#### Data for this exercise:
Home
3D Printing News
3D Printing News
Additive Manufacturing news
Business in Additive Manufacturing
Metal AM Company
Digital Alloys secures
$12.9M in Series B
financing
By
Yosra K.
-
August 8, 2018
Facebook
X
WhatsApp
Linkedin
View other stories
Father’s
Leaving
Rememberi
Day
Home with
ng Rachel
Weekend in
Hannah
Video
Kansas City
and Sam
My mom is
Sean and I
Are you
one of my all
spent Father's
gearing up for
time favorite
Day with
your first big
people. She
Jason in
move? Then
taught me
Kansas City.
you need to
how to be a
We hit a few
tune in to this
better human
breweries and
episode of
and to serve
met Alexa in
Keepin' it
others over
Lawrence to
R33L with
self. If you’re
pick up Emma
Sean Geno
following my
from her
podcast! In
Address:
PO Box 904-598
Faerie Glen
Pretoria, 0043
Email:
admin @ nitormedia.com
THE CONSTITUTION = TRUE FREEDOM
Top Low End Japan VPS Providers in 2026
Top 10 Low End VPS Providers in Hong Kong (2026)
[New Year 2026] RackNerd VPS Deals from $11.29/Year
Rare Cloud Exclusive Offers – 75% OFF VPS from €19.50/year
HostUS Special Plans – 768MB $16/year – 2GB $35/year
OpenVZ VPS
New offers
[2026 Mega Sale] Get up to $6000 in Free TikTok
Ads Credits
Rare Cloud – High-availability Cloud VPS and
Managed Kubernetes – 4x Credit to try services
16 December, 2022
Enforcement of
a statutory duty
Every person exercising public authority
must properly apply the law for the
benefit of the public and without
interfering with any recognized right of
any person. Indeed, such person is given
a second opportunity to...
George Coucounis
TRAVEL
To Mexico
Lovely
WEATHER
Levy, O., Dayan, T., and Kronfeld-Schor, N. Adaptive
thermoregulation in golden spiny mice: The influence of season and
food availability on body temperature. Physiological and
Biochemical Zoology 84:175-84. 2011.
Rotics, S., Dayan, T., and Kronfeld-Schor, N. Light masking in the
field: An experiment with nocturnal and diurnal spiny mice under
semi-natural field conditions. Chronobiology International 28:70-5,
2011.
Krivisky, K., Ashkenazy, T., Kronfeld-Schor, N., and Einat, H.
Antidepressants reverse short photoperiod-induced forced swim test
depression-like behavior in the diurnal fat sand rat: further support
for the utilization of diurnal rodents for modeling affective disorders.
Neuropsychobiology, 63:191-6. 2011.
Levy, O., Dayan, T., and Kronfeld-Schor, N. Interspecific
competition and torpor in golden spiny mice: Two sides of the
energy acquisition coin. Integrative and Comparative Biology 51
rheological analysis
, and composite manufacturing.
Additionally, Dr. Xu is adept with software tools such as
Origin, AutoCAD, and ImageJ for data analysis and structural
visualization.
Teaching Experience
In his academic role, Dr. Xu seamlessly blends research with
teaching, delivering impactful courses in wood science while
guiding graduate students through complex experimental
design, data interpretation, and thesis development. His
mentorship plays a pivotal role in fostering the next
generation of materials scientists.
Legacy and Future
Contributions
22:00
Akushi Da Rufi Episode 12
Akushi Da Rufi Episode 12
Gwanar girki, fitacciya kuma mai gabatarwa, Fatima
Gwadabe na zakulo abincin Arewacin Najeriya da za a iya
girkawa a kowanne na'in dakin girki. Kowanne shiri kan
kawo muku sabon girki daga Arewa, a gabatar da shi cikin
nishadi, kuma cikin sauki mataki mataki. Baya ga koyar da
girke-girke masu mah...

#### Exercise aim:
Copy every entry exactly, leaving nothing out.

#### Exercise output:
Home
3D Printing News
3D Printing News
Additive Manufacturing news
Business in Additive Manufacturing
Metal AM Company
Digital Alloys secures
$12.9M in Series B
financing
By
Yosra K.
-
August 8, 2018
Facebook
X
WhatsApp
Linkedin
View other stories
Father’s
Leaving
Rememberi
Day
Home with
ng Rachel
Weekend in
Hannah
Video
Kansas City
and Sam
My mom is
Sean and I
Are you
one of my all
spent Father's
gearing up for
time favorite
Day with
your first big
people. She
Jason in
move? Then
taught me
Kansas City.
you need to
how to be a
We hit a few
tune in to this
better human
breweries and
episode of
and to serve
met Alexa in
Keepin' it
others over
Lawrence to
R33L with
self. If you’re
pick up Emma
Sean Geno
following my
from her
podcast! In
Address:
PO Box 904-598
Faerie Glen
Pretoria, 0043
Email:
admin @ nitormedia.com
THE CONSTITUTION = TRUE FREEDOM
Top Low End Japan VPS Providers in 2026
Top 10 Low End VPS Providers in Hong Kong (2026)
[New Year 2026] RackNerd VPS Deals from $11.29/Year
Rare Cloud Exclusive Offers – 75% OFF VPS from €19.50/year
HostUS Special Plans – 768MB $16/year – 2GB $35/year
OpenVZ VPS
New offers
[2026 Mega Sale] Get up to $6000 in Free TikTok
Ads Credits
Rare Cloud – High-availability Cloud VPS and
Managed Kubernetes – 4x Credit to try services
16 December, 2022
Enforcement of
a statutory duty
Every person exercising public authority
must properly apply the law for the
benefit of the public and without
interfering with any recognized right of
any person. Indeed, such person is given
a second opportunity to...
George Coucounis
TRAVEL
To Mexico
Lovely
WEATHER
Levy, O., Dayan, T., and Kronfeld-Schor, N. Adaptive
thermoregulation in golden spiny mice: The influence of season and
food availability on body temperature. Physiological and
Biochemical Zoology 84:175-84. 2011.
Rotics, S., Dayan, T., and Kronfeld-Schor, N. Light masking in the
field: An experiment with nocturnal and diurnal spiny mice under
semi-natural field conditions. Chronobiology International 28:70-5,
2011.
Krivisky, K., Ashkenazy, T., Kronfeld-Schor, N., and Einat, H.
Antidepressants reverse short photoperiod-induced forced swim test
depression-like behavior in the diurnal fat sand rat: further support
for the utilization of diurnal rodents for modeling affective disorders.
Neuropsychobiology, 63:191-6. 2011.
Levy, O., Dayan, T., and Kronfeld-Schor, N. Interspecific
competition and torpor in golden spiny mice: Two sides of the
energy acquisition coin. Integrative and Comparative Biology 51
rheological analysis
, and composite manufacturing.
Additionally, Dr. Xu is adept with software tools such as
Origin, AutoCAD, and ImageJ for data analysis and structural
visualization.
Teaching Experience
In his academic role, Dr. Xu seamlessly blends research with
teaching, delivering impactful courses in wood science while
guiding graduate students through complex experimental
design, data interpretation, and thesis development. His
mentorship plays a pivotal role in fostering the next
generation of materials scientists.
Legacy and Future
Contributions
22:00
Akushi Da Rufi Episode 12
Akushi Da Rufi Episode 12
Gwanar girki, fitacciya kuma mai gabatarwa, Fatima
Gwadabe na zakulo abincin Arewacin Najeriya da za a iya
girkawa a kowanne na'in dakin girki. Kowanne shiri kan
kawo muku sabon girki daga Arewa, a gabatar da shi cikin
nishadi, kuma cikin sauki mataki mataki. Baya ga koyar da
girke-girke masu mah...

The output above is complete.